[Job]: List every line in the data below that contains the string "mamy", treating uppercase and lowercase letters as different.

[Saved entries]:

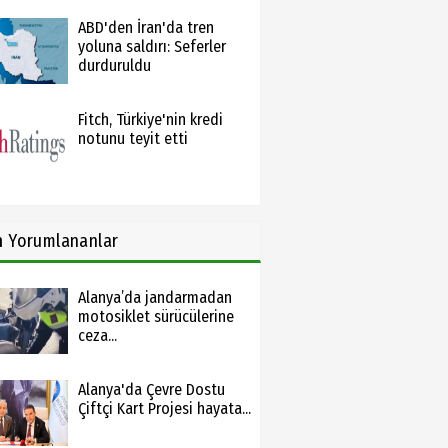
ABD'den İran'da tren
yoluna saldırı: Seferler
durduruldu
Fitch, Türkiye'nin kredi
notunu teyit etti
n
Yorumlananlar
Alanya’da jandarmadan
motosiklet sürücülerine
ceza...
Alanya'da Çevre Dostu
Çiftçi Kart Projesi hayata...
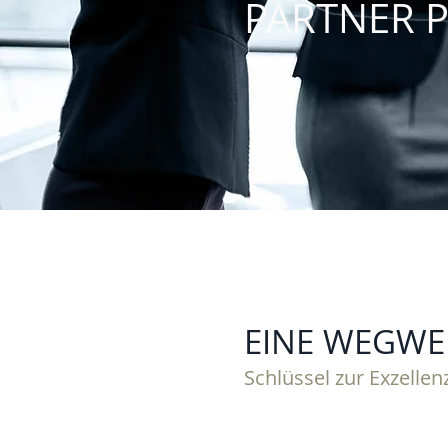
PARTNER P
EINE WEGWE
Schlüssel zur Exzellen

...

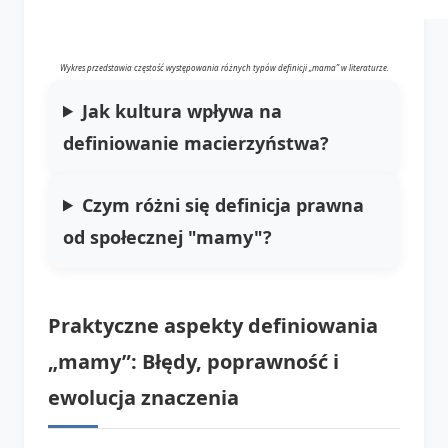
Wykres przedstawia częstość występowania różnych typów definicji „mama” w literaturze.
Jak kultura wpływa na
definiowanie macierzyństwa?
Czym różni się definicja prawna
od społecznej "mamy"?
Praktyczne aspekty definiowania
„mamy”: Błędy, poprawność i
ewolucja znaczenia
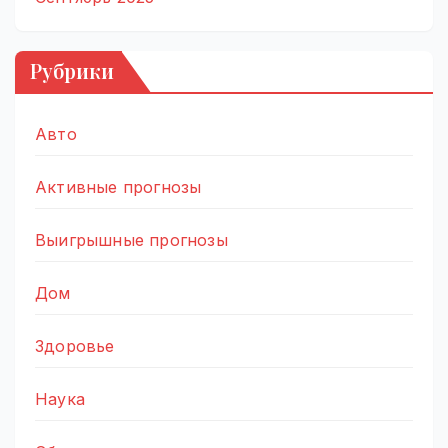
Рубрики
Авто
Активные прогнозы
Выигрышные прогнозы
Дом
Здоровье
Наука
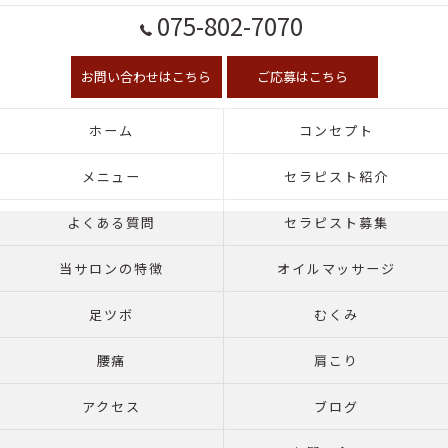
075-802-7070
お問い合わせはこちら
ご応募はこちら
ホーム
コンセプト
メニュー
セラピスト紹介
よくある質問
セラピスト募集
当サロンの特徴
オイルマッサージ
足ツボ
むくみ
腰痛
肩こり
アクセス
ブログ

...

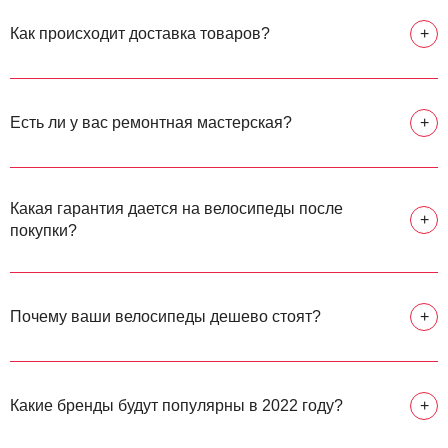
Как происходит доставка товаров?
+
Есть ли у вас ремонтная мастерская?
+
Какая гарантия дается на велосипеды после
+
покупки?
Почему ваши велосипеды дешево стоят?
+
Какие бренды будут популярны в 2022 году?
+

[Output below]:
od społecznej "mamy"?
„mamy”: Błędy, poprawność i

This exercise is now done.